*Exercise directions*: Reproduce the listing below word for word, starting with its first line and continuing through the line that contains "Formular retur".
---------- Source records ----------
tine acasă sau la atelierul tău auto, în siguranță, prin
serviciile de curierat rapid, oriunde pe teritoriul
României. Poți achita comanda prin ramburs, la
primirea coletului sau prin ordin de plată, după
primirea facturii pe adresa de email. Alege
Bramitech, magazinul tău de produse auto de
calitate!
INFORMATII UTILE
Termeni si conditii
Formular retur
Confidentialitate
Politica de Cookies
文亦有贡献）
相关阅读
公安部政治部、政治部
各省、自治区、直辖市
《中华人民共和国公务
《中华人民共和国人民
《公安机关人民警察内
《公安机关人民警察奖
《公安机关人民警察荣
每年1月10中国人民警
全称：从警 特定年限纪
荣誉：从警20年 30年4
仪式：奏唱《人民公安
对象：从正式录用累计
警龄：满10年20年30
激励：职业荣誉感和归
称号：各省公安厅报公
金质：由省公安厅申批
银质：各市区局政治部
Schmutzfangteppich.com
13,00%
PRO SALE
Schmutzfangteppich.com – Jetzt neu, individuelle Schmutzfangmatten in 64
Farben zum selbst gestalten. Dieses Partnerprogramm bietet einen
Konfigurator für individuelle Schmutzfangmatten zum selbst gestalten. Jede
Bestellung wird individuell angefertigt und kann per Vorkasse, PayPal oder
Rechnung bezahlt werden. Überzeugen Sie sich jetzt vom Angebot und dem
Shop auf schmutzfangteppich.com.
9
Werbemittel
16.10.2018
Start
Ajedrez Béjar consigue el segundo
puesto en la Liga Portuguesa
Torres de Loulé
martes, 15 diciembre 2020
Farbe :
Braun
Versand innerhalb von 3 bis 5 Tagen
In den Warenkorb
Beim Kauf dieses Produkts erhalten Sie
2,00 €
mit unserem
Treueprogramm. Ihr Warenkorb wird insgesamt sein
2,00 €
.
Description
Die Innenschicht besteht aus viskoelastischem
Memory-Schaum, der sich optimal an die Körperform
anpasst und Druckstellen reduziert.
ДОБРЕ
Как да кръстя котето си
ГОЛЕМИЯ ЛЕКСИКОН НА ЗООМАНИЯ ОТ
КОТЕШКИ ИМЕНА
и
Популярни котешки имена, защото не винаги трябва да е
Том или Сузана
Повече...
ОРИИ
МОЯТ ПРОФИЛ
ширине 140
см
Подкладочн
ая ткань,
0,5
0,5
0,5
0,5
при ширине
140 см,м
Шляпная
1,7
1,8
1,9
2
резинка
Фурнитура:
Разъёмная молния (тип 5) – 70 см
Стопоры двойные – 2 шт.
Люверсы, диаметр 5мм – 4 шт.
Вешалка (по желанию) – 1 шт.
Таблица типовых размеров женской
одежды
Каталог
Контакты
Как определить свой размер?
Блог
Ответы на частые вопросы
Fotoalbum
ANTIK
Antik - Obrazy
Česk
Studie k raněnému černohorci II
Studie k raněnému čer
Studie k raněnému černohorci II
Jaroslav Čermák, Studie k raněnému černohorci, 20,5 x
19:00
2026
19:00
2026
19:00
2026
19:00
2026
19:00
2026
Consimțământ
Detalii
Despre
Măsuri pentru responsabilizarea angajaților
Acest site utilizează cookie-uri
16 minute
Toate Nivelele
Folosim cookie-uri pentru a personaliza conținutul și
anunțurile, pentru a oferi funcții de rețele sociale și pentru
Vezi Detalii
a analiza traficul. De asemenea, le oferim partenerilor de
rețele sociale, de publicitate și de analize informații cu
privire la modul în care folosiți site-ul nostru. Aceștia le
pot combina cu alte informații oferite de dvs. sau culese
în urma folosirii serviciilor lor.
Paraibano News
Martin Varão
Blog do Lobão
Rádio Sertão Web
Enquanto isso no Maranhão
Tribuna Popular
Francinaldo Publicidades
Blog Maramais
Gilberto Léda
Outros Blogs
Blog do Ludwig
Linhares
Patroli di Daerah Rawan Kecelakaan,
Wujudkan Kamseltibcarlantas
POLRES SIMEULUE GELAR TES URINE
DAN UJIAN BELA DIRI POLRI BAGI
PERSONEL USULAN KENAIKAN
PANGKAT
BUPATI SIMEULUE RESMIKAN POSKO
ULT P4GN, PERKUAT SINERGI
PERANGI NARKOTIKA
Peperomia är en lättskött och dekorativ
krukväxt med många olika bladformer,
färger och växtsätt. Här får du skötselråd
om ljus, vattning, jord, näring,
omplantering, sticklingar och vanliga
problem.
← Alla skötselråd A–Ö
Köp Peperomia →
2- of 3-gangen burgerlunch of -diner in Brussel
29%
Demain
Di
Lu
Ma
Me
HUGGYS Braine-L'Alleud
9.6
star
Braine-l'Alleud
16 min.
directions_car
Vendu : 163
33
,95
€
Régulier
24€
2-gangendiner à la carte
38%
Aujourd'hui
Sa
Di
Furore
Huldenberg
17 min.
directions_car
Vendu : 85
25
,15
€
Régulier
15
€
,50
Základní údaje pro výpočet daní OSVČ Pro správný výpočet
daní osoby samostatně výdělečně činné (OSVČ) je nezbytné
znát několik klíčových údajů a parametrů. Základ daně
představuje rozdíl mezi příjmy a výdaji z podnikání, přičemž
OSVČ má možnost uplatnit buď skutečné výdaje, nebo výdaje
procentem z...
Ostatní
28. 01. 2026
----------
*Expected answer*:
tine acasă sau la atelierul tău auto, în siguranță, prin
serviciile de curierat rapid, oriunde pe teritoriul
României. Poți achita comanda prin ramburs, la
primirea coletului sau prin ordin de plată, după
primirea facturii pe adresa de email. Alege
Bramitech, magazinul tău de produse auto de
calitate!
INFORMATII UTILE
Termeni si conditii
Formular retur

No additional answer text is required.